Later, he emphasized regionalism and transportation investment as a growth strategy during his 13 years at the Minneapolis Regional Chamber of Commerce — a push that helped lead to the creation of Greater MSP, an influential public and private economic development partnership, said Michael Langley, CEO of Greater MSP.
“I think Todd was very enlightened to the importance of working together beyond local political boundaries, and understanding that the regional economy was really the economy of a much broader area than just one city,” Langley said in an interview Monday.
But one of his proudest achievements, according to those close to him, was helping to launch the STEP-UP youth internship program alongside former mayor R.T. Rybak and U.S. Bancorp Chairman and CEO Richard Davis in 2004.
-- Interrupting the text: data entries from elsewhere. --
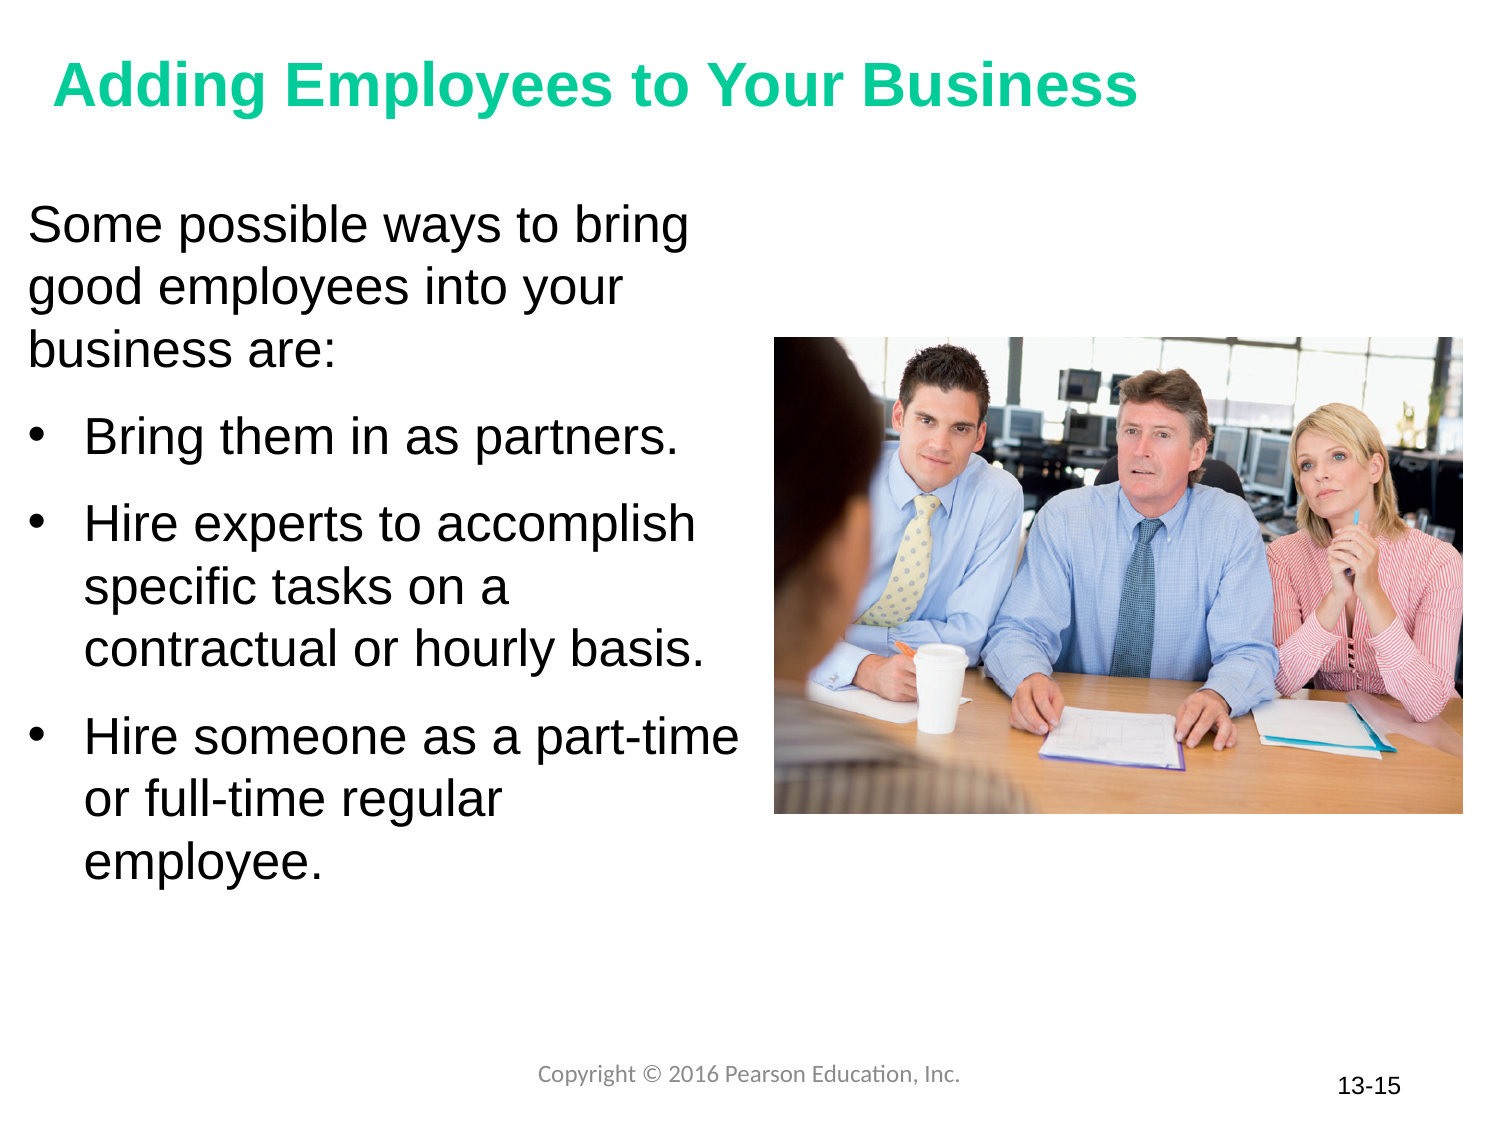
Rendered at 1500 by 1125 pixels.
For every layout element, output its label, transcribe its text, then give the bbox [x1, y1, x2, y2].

picture [774, 337, 1463, 815]
list Some possible ways to bring good employees into your business are: Bring them in as partners. Hire experts to accomplish specific tasks on a contractual or hourly basis. Hire someone as a part-time or full-time regular employee. [12, 182, 763, 925]
title Adding Employees to Your Business [37, 0, 1388, 175]
footer Copyright © 2016 Pearson Education, Inc. [512, 1042, 988, 1103]
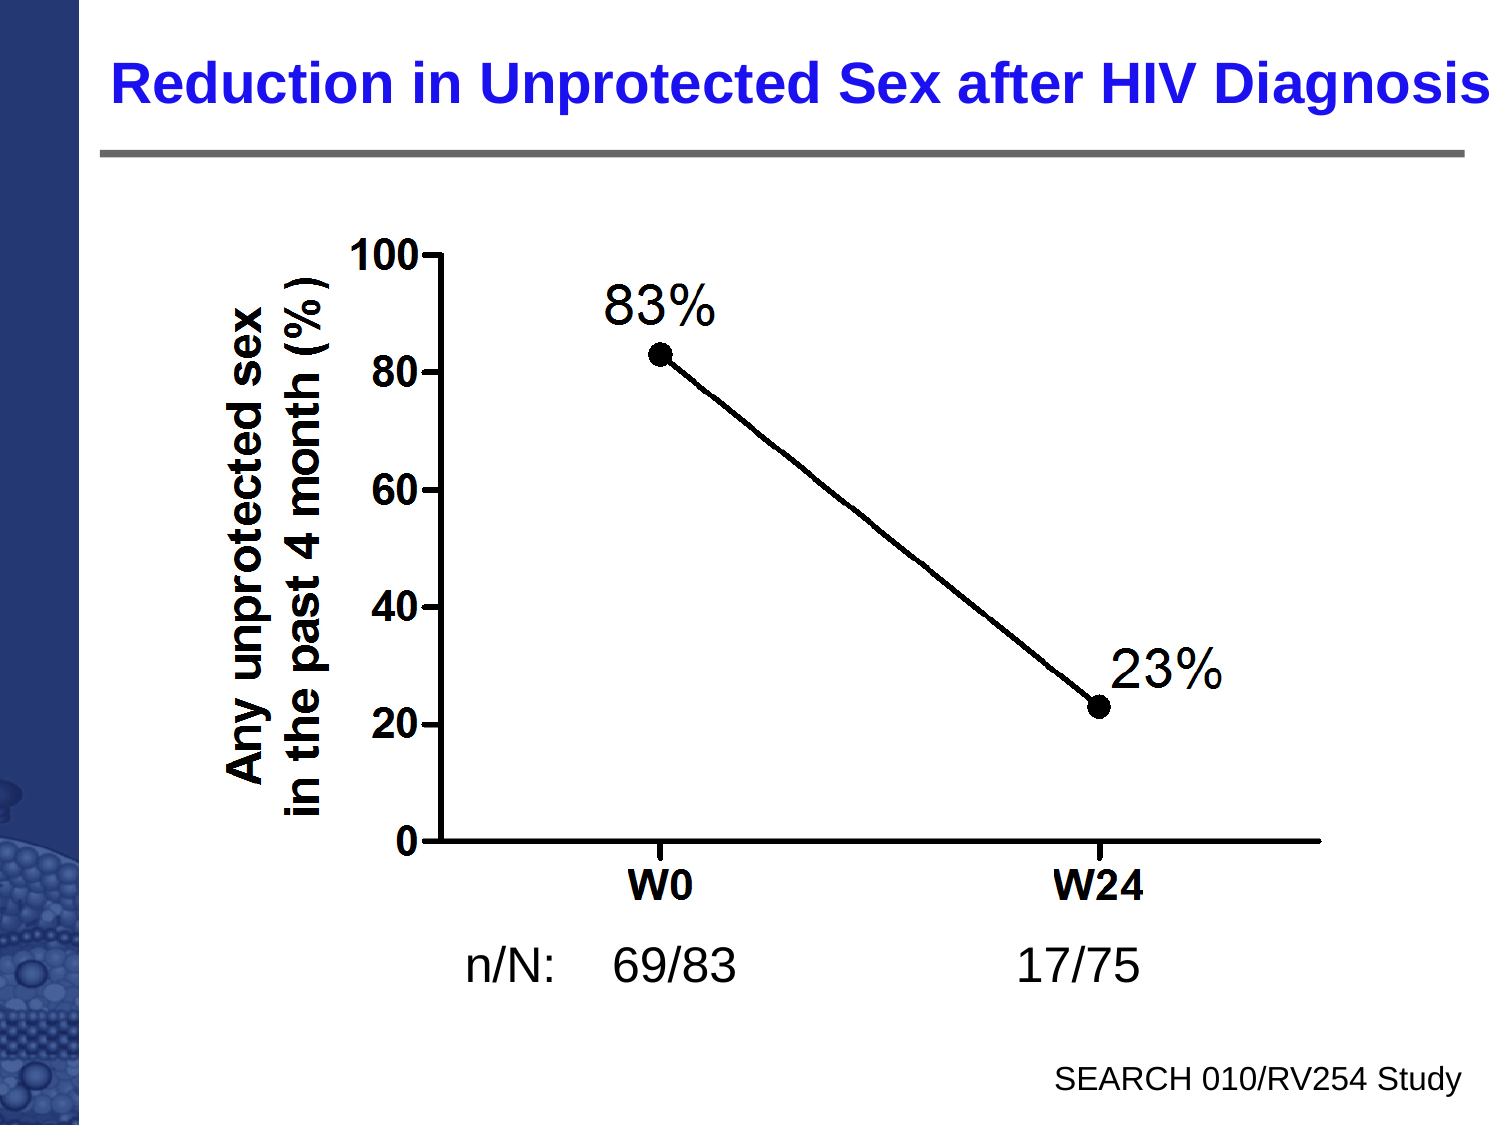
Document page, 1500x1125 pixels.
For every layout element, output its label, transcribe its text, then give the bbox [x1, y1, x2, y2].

picture [0, 0, 79, 1125]
picture [174, 171, 1452, 951]
text_box n/N: 69/83 17/75 [449, 959, 1438, 1000]
text_box SEARCH 010/RV254 Study [1039, 1049, 1478, 1105]
text_box Reduction in Unprotected Sex after HIV Diagnosis [95, 37, 1500, 123]
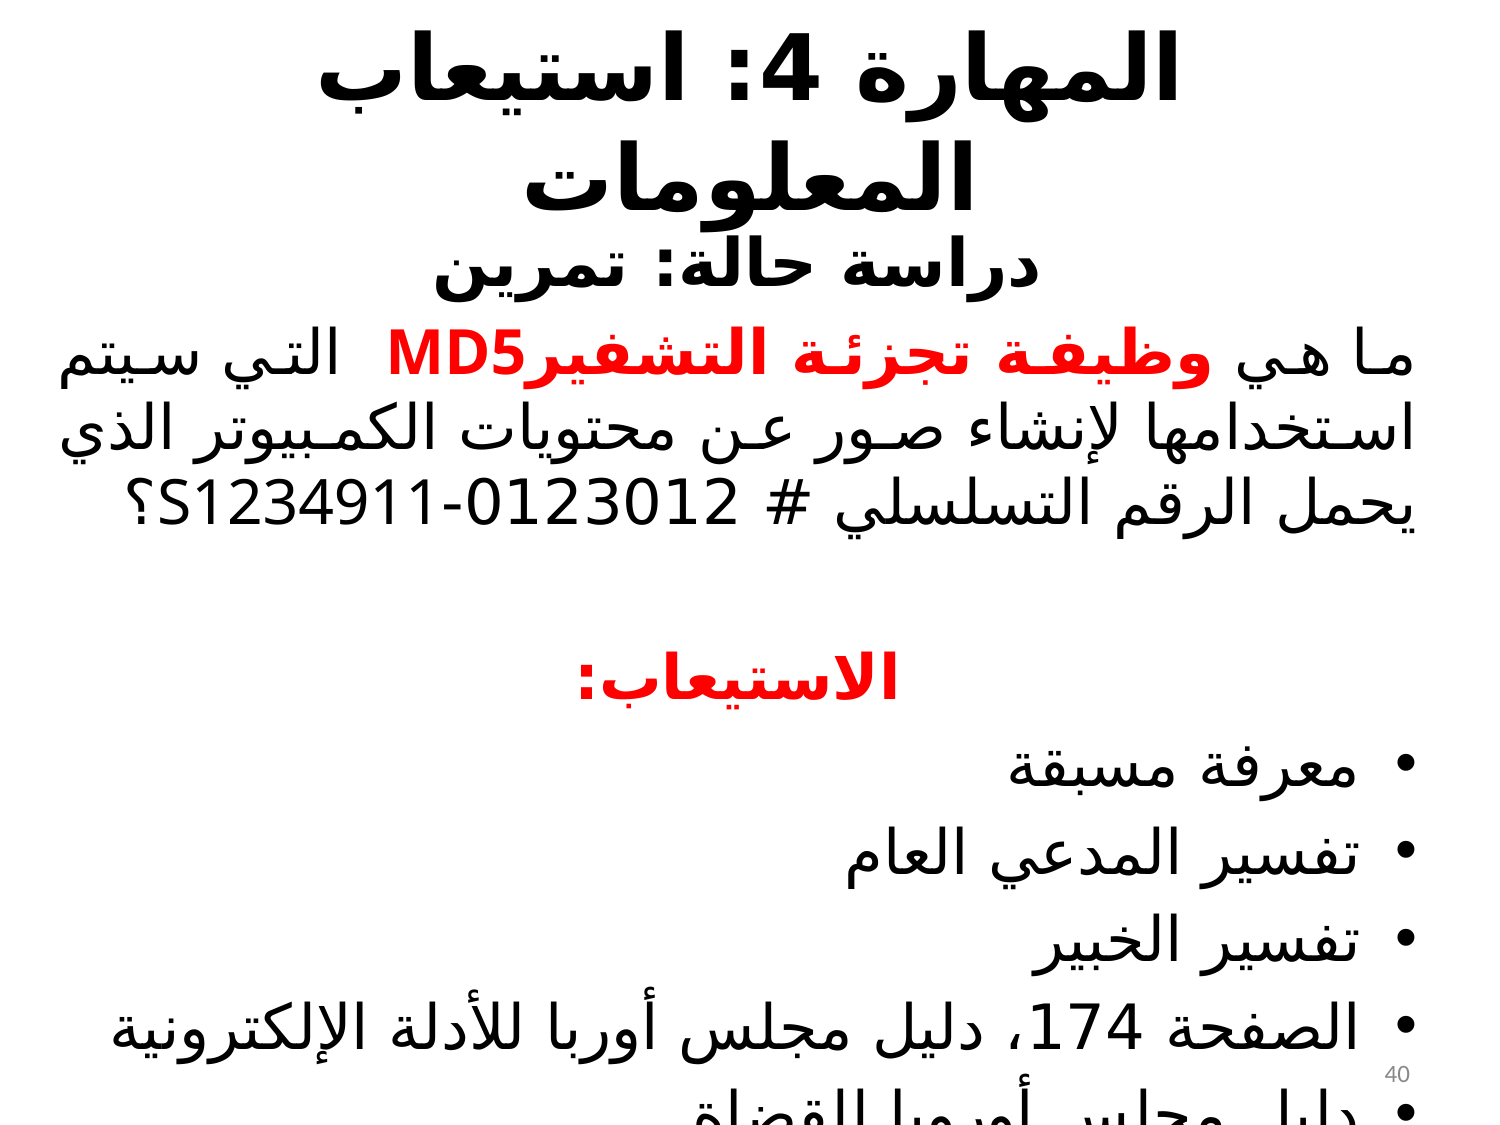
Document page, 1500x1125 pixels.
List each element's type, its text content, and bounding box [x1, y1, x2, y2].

text_box دراسة حالة: تمرين ما هي وظيفة تجزئة التشفيرMD5 التي سيتم استخدامها لإنشاء صور عن محتويات الكمبيوتر الذي يحمل الرقم التسلسلي # 0123012-S1234911؟ الاستيعاب: معرفة مسبقة تفسير المدعي العام تفسير الخبير الصفحة 174، دليل مجلس أوربا للأدلة الإلكترونية دليل مجلس أوروبا للقضاة [43, 212, 1432, 1088]
slide_number 40 [1074, 1042, 1425, 1103]
title المهارة 4: استيعاب المعلومات [75, 24, 1425, 213]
To date, the Minneapolis-based program has connected thousands of young people with businesses to provide training and job opportunities. Klingel helped sign up some of the first companies to the initiative, Davis said.
Each year, the program hosts a graduation for participants, and Klingel was always there — even at the latest ceremony in August, Davis said.
“It was during his therapies and he went out of his way to make sure that on that afternoon he could … be there to watch,” he said. “To my knowledge, he never missed, and to the very end he was very supportive of it.”
More than anything, though, Klingel will be remembered as a dedicated family man by those who knew him personally, Davis said.
“It’s the way he brought [his family] into every conversation somehow, and I think they motivated him to be a good steward of the future,” he said.
Klingel announced in January that he would step down from leading the Minneapolis Regional Chamber of Commerce as of March 30, due to his fight with colon cancer. He wanted to spend more time with his family, he told colleagues, though he served as a part-time adviser until June 30.
“This has been an extremely difficult decision for me as it has been my privilege to lead this organization and work with all of you,” he wrote in a letter to chamber members earlier this year. “It became clear, however, that despite my best attempts and your good wishes, this cancer is not going away anytime soon.”
John Stanoch, former president of Qwest Communications in Minnesota and North Dakota, took over as interim CEO for the chamber in April. In October, Jonathan Weinhagen, the former vice president for the St. Paul Area Chamber of Commerce, took over the position permanently.
“Todd left a lasting imprint on the chamber, the city and the region,” Weinhagen said in a statement Monday.
With more than 1,000 members across the 13-county metro area, the chamber is one of the largest in Minnesota.
Klingel is survived by his wife, Debb, children Sarah Donahoe, Lindsay Litzinger and Jeff Klingel, and grandchildren Lucca Donahoe and Leo Litzinger.